Change To The Cloud Computing Environment:

In this way, optimizing the data center through server virtualization has enabled a smooth transition to cloud-based service offerings. For most enterprises the cloud is a set of services, data, resources, and networks located “elsewhere.” This contrasts with the historical centralized data center model – where enterprises purchased, configured, deployed, and maintained their own servers, storage, networks, and infrastructures. As the resources of the cloud are owned and maintained by a “cloud service provider”, the enterprises “borrow” it. The use of a cloud-based infrastructure means there is no local infrastructure to purchase, manage, secure, or upgrade.

“Rather than attempting to estimate peak and growth data center usage, enterprises can adopt a pay-as-you-go structure, paying for only what they use.”

Cloud elasticity, scalability, and performance are perhaps the most compelling reasons to adopt a cloud strategy.
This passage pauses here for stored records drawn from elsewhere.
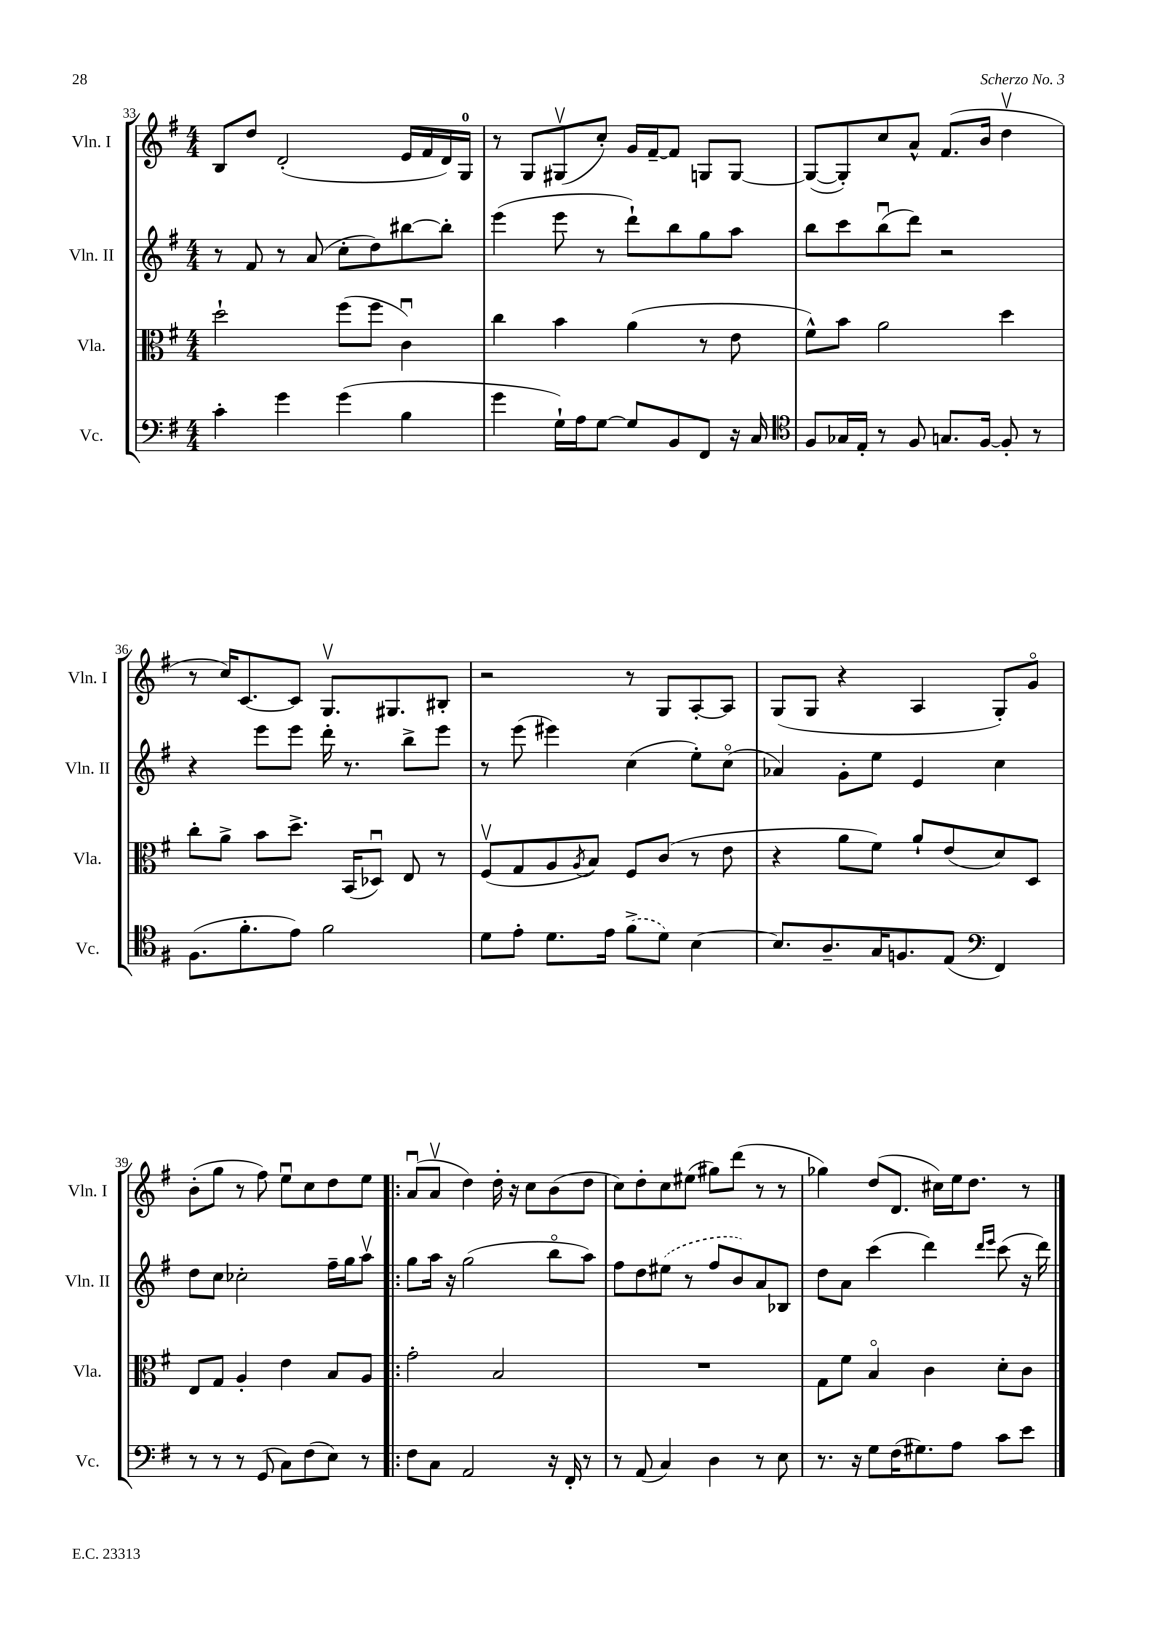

**kern	**kern	**kern	**kern
*part4	*part3	*part2	*part1
*staff4	*staff3	*staff2	*staff1
*I"Vc.	*I"Vla.	*I"Vln. II	*I"Vln. I
*I'Vc.	*I'Vla.	*I'Vln. II	*I'Vln. I
*clefF4	*clefC3	*clefG2	*clefG2
*k[f#]	*k[f#]	*k[f#]	*k[f#]
*M4/4	*M4/4	*M4/4	*M4/4
=33	=33	=33	=33
4c'\	2dd`\	8r	8B/L
.	.	8f#/	8dd/J
4g\	.	8r	(2d'/
.	.	(8a/	.
(4g\	(8ff#\L	8cc'\L	.
.	8ff#\J	8dd\)	.
4B\	4cu\)	[8bb#X\	16e/LL
.	.	.	16f#/
.	.	8bb#'\J]	16d/)
.	.	.	16G/JJ
=34	=34	=34	=34
4g\	4cc\	(4eee\	8r
.	.	.	8G/L
16G`\LL)	4b\	8eee\	(8G#Xv/
16A\J	.	.	.
[8G\J	.	8r	8cc'/J)
8G/L]	(4a\	8ddd`\L)	16g/LL
.	.	.	[16f#~/J
8BB/	.	8bb\	8f#/J]
8FF#/J	8r	8gg\	8Gn/L
16r	8e\	8aa\J	[8G/J
16C/	.	.	.
=35	=35	=35	=35
*clefC4	*	*	*
8F#/L	8f#^^\L)	8bb\L	(8G/L_
16G-X/L	8b\J	8ccc\	8G'/])
16E'/JJ	.	.	.
8r	2a\	(8bbu\	8cc/
8F#/	.	8ddd\J)	8a^^/J
8.Gn/L	.	2r	(8.f#/L
[16F#/Jk	.	.	16b/Jk
8F#'/]	4dd\	.	4ddv\
8r	.	.	.
!!LO:LB:g=z
=36	=36	=36	=36
(8.F#\L	8cc'\L	4r	8r
.	8a^\J	.	16cc/KL)
8.f#'\	.	.	[8.c/
.	8b\L	8eee\L	.
8e\J)	8.dd^\J	8eee\J	8c/J]
2f#\	.	16ddd'\	8.Gv/L
.	(16BB/KL	8.r	.
.	8D-Xu/J)	.	.
.	.	.	8.G#X/
.	8E/	8bb^\L	.
.	8r	8eee\J	8B#X'/J
=37	=37	=37	=37
8d\L	(8F#v/L	8r	2r
8e'\J	8G/	(8eee\	.
8.d\L	8A/	4eee#X\)	.
.	8qA/	.	.
.	8B/J)	.	.
16e\Jk	.	.	.
(8f#^\L	8F#/L	(4cc\	8r
8d\J)	(8c/J	.	8G/L
[4B\	8r	8ee'\L)	[8A'/
.	8e\	(8cc\J	8A/J]
=38	=38	=38	=38
8.B/L]	4r	4a-X/)	(8G/L
.	.	.	8G/J
8.A~/	.	.	.
.	8a\L	8g'\L	4r
16G/K	8f#\J)	8ee\J	.
8.Fn/	.	.	.
.	8a`/L	4e/	4A/
(8E/J	(8e/	.	.
*clefF4	*	*	*
4FF#/)	8d/)	4cc\	8G'/L)
.	8D/J	.	8g/J
!!LO:LB:g=z
=39	=39	=39	=39
8r	8E/L	8dd\L	(8b'\L
8r	8G/J	8cc\J	8gg\J
8r	4A'/	2cc-X'\	8r
(8GG/	.	.	8ff#\)
8C\L)	4e\	.	8eeu\L
(8F#\	.	.	8cc\
8E\J)	8B/L	16ff#~\LL	8dd\
.	.	16gg\J	.
8r	8A/J	8aav\J	8ee\J
=40!|:	=40!|:	=40!|:	=40!|:
8F#\L	2g'\	8gg\L	(8au/L
8C\J	.	16aa\Jk	8av/J
.	.	16r	.
2AA/	.	(2gg\	4dd\)
.	2B/	.	16dd'\
.	.	.	16r
.	.	.	8cc\L
16r	.	8bb\L	(8b\
16FF#'/	.	.	.
8r	.	8aa\J)	8dd\J
=41	=41	=41	=41
8r	1r	8ff#\L	8cc\L)
(8AA/	.	8dd\	8dd'\
4C/)	.	(8ee#X\J	8cc\
.	.	8r	(8ee#X\J
4D\	.	8ff#/L	8gg#X\L)
.	.	8b/)	(8ddd\J
8r	.	8a/	8r
8E\	.	8B-X/J	8r
=42	=42	=42	=42
8.r	8G\L	8dd\L	4gg-X\)
.	8f#\J	8a\J	.
16r	.	.	.
8G\L	4B/	(4ccc\	(8dd/L
(16F#\K	.	.	8.d/J
8.G#X\)	.	.	.
.	4c\	4ddd\)	.
.	.	.	16cc#X\LL)
8A\J	.	.	16ee\J
.	.	.	8.dd\J
.	.	16qqddd/LL	.
.	.	16qqeee/JJ	.
8c\L	8d'\L	(8ccc\	.
8e\J	8c\J	16r	8r
.	.	16ddd\)	.
==	==	==	==
*-	*-	*-	*-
Computing, storage, and network resources are easily and quickly deployed using cloud providers – allowing an enterprise’s internal applications and/or external web site elastic adaptation to demand. This elasticity also provides the means of scaling to any size desired, and to match performance requirements and ensure customer SLAs are maintained and end user experience unaffected during peak use.
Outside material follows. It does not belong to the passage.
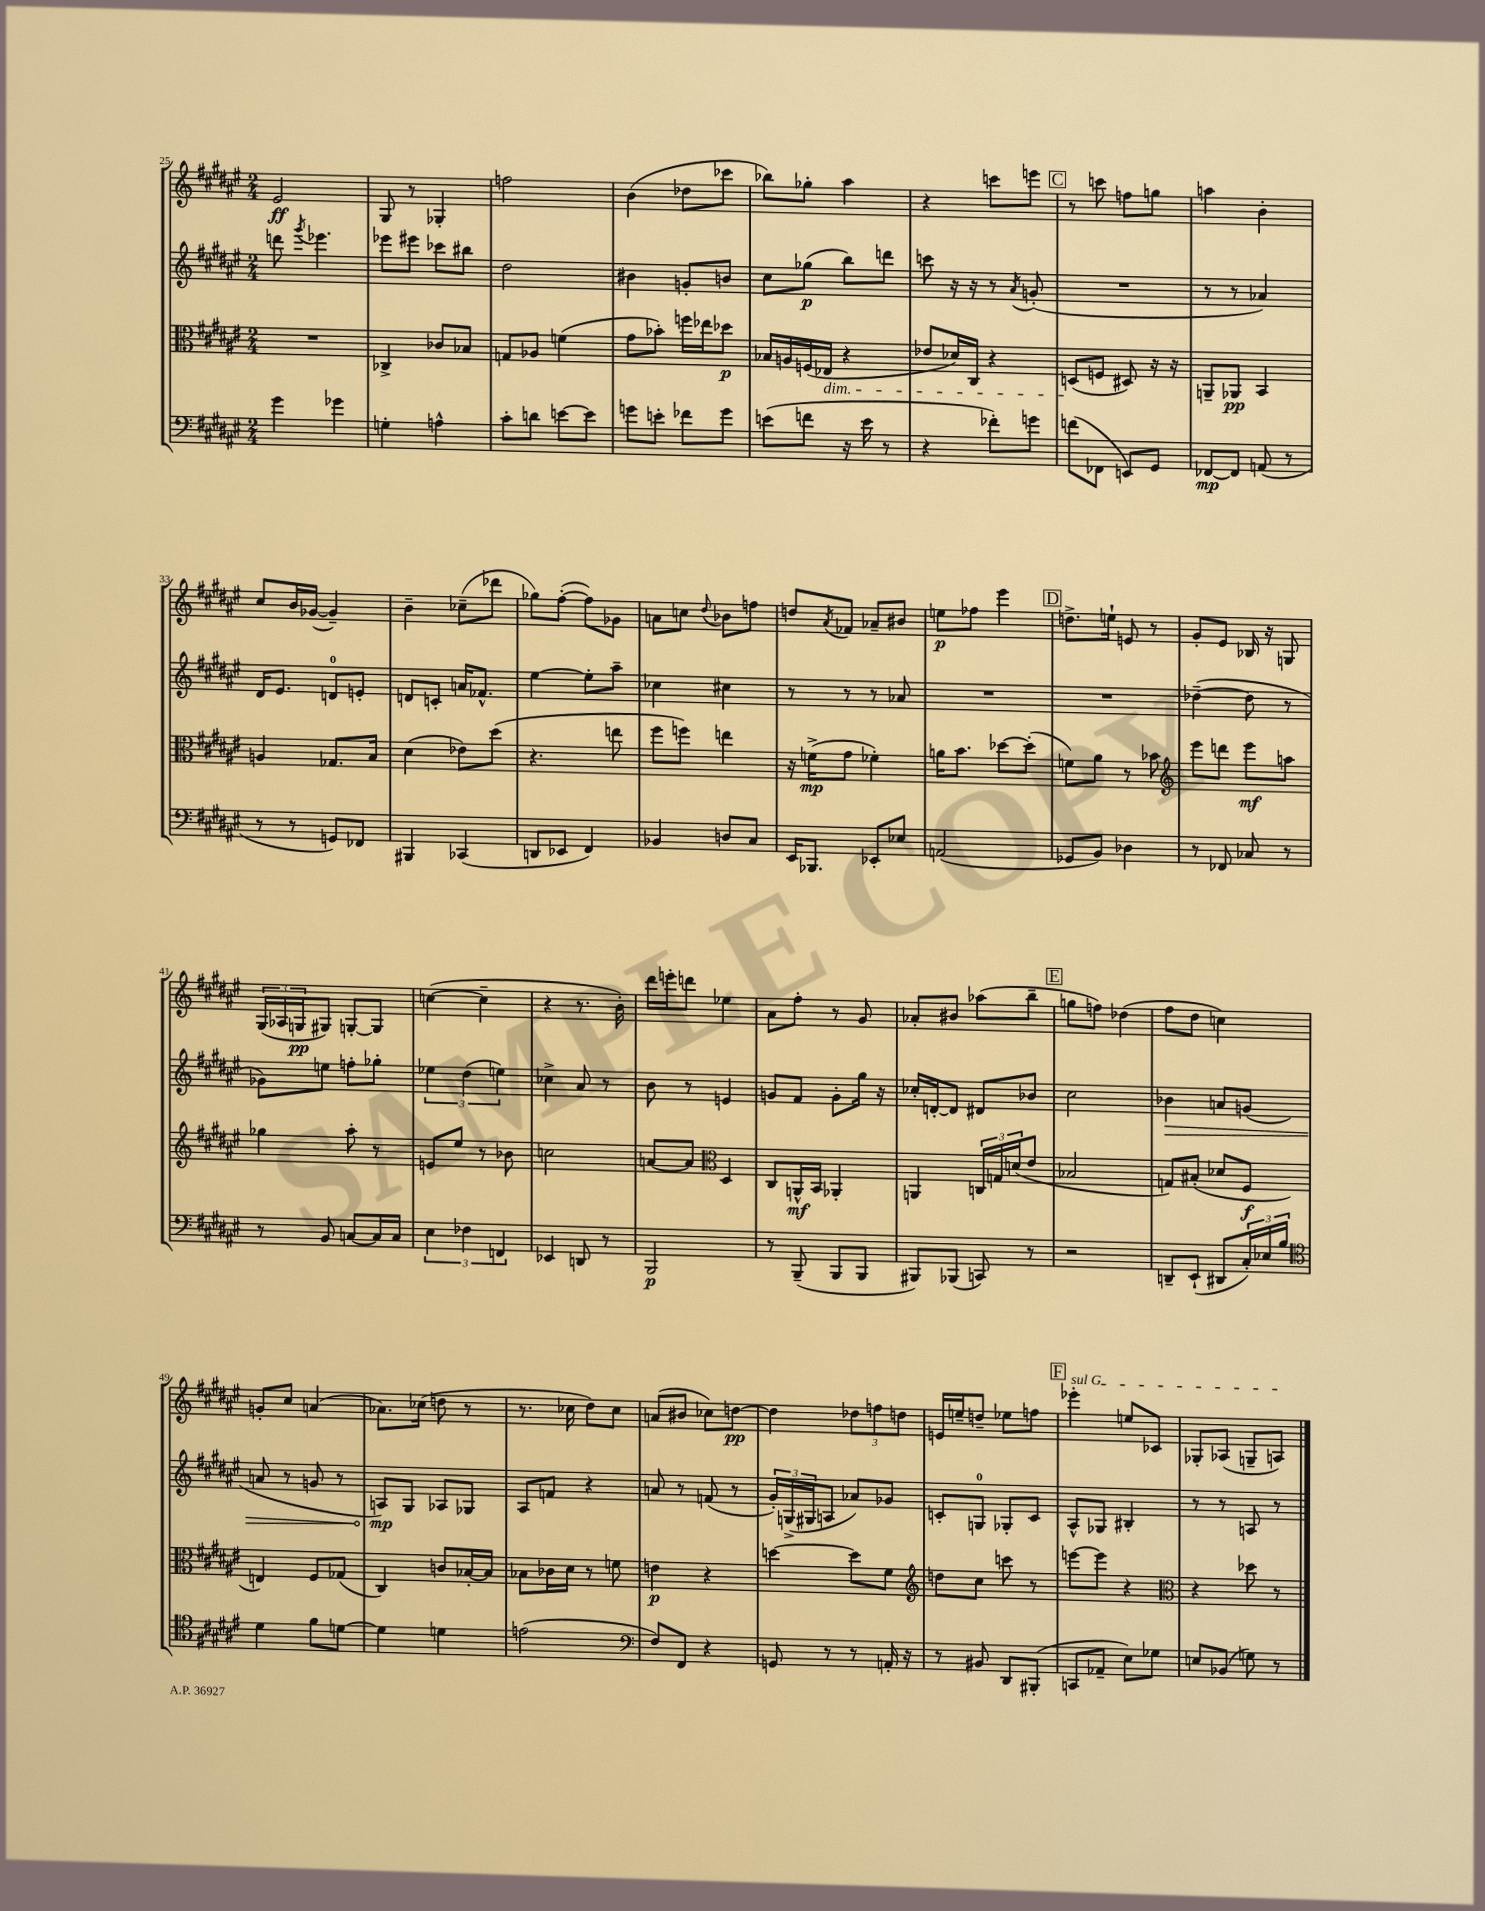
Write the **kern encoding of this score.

Growth Of Wireless Networks And Future Scenario Of 4G/Lte

New complex challenges are developing for IT as increased mobility is touching virtually every aspect of virtually every enterprise. In enterprises of all types, the “bring your own device(BYOD)” trend is introducing new challenges as customers and employees alike may show up with tablets, smart phones and other devices that aren’t necessarily certified or supported by IT.  CIOs need to be able to evaluate and quickly evolve policies to ensure mobile devices don’t overtax wireless networks or interfere with critical mobile applications.

On the positive side, the technology and wireless access networks themselves are evolving to address in-building coverage and capacity challenges. The solution to it all is being able to validate various aspects of performance before trusting business-critical applications to wireless networks.

“Enterprises need to know how well new mobile devices will interact with one another and the corporate network, and be able to assess their range, roaming capabilities, and the ultimate quality of experience (QoE) delivered to the user.”

The growth of 4G/LTE can be summarized in one word as “fast”. Perhaps the most important trend occurring in LTE –aside from rapid growth itself—is the emergence of true voice-over-LTE or “VoLTE” services that will accommodate not only voice but video and other rich media services. VoLTE will introduce significant economic and competitive advantages to mobile network operators that should in turn benefit the enterprise with higher performance, innovative new service offerings, and potential cost-savings.

Network Security

The key for enterprises to change the game lies in Network security. Enterprises must make it a priority to validate their security solutions on an on-going basis to understand their systems vulnerabilities. Cyber crime is just getting started. It is not going away…ever. Some cloud service providers offer access control and encryption services that enable the safe storage of sensitive company and customer data. Such services are often more secure than those available with local IT staff and facilities. Organizations that are proactive and aggressive with cyber security have the best chance of not just surviving, but thriving.